When he smiled at me his eyes were mocking, but swiftly, they returned to her, because nothing else of importance existed for him anywhere.

‘What’s for dinner?’ I asked.

‘I’m taking you mother out,’ Berris answered, looking at her as if she might be one of the items on the menu. He asked, ‘Did you tell her?’

My mother looked a bit embarrassed. ‘She knows we’re getting married,’ she answered.

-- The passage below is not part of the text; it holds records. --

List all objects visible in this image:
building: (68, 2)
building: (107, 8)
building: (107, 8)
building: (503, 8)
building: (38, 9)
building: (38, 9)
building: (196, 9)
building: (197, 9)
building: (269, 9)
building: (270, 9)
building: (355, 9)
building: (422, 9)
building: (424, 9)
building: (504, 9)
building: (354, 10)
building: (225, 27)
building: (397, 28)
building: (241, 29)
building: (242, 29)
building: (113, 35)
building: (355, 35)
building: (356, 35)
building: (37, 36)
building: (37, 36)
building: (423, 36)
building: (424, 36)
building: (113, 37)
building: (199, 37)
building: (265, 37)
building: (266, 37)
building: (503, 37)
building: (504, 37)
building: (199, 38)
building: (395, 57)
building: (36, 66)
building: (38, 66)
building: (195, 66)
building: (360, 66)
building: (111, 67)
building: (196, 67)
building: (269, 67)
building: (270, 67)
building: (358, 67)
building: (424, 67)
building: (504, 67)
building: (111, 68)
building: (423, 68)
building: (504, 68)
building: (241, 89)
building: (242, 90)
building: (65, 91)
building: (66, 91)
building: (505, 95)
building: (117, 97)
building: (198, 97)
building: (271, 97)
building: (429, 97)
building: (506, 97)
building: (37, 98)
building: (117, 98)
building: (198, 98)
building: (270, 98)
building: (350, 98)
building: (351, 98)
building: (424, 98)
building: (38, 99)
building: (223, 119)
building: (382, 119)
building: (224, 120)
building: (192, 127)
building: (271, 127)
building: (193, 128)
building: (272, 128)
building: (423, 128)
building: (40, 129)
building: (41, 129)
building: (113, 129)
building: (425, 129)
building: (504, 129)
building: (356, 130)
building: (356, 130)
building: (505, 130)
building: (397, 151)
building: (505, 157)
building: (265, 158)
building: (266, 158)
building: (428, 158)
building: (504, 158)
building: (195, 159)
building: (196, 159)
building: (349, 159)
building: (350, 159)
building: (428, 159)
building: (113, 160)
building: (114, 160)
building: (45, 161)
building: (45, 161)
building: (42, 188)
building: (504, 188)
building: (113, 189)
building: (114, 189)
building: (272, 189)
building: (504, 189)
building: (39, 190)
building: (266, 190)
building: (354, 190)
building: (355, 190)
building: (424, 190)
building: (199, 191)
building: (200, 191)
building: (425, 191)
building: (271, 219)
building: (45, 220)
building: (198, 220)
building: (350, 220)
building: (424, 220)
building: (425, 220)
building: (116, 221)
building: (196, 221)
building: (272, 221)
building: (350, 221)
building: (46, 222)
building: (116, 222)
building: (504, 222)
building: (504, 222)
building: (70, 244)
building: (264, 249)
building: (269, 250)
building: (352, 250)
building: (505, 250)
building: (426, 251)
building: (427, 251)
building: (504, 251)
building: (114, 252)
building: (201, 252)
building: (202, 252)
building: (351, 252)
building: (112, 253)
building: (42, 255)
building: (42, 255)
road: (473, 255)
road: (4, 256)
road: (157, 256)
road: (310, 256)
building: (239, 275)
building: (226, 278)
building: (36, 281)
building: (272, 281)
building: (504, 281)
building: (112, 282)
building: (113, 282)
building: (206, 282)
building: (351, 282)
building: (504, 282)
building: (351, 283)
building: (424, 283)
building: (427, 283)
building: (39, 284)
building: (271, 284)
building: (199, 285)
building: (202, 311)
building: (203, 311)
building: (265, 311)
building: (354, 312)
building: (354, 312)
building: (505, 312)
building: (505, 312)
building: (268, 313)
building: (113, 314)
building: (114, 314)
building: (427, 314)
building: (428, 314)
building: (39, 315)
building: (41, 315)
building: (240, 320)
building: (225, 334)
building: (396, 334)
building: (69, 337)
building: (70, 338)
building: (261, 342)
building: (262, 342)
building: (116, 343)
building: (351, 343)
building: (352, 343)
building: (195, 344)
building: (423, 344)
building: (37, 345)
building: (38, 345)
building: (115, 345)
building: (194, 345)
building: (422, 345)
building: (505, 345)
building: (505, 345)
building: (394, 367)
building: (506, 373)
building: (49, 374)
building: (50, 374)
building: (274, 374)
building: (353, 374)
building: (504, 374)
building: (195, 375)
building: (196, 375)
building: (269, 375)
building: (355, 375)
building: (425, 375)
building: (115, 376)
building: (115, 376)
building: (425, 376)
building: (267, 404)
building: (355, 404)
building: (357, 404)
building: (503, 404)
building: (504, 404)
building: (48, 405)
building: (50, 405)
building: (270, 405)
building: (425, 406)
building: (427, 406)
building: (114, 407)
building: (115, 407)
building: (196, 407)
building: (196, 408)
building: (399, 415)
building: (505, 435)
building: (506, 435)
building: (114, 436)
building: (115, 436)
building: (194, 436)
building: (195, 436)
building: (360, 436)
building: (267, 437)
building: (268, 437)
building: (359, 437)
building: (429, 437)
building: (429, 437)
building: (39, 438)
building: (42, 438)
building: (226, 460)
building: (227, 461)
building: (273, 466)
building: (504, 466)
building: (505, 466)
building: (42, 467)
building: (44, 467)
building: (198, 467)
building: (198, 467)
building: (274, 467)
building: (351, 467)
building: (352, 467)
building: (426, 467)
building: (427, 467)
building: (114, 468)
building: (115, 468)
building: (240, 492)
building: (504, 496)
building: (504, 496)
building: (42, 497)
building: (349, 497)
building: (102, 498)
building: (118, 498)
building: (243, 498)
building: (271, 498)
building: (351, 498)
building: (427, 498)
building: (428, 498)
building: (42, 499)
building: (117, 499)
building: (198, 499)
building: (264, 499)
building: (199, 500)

‘I’m talking ’bout the party,’ he said.

Her colour rose a fraction higher. ‘Did I say we were having a party?’ she asked, as though she couldn’t quite remember, when we both knew blatantly she hadn’t.

‘No.’

‘For the engagement,’ Berris said.

‘Oh.’

‘On Saturday. You can invite as many of your friends as you want,’ she added.

I couldn’t think of a response to that. ‘What time you going out?’

‘About eight. Lemon’s coming round to babysit –’

‘I’m not a baby.’

‘I know, I know. He’s just gonna be here till we get back, just in case...,’ she said.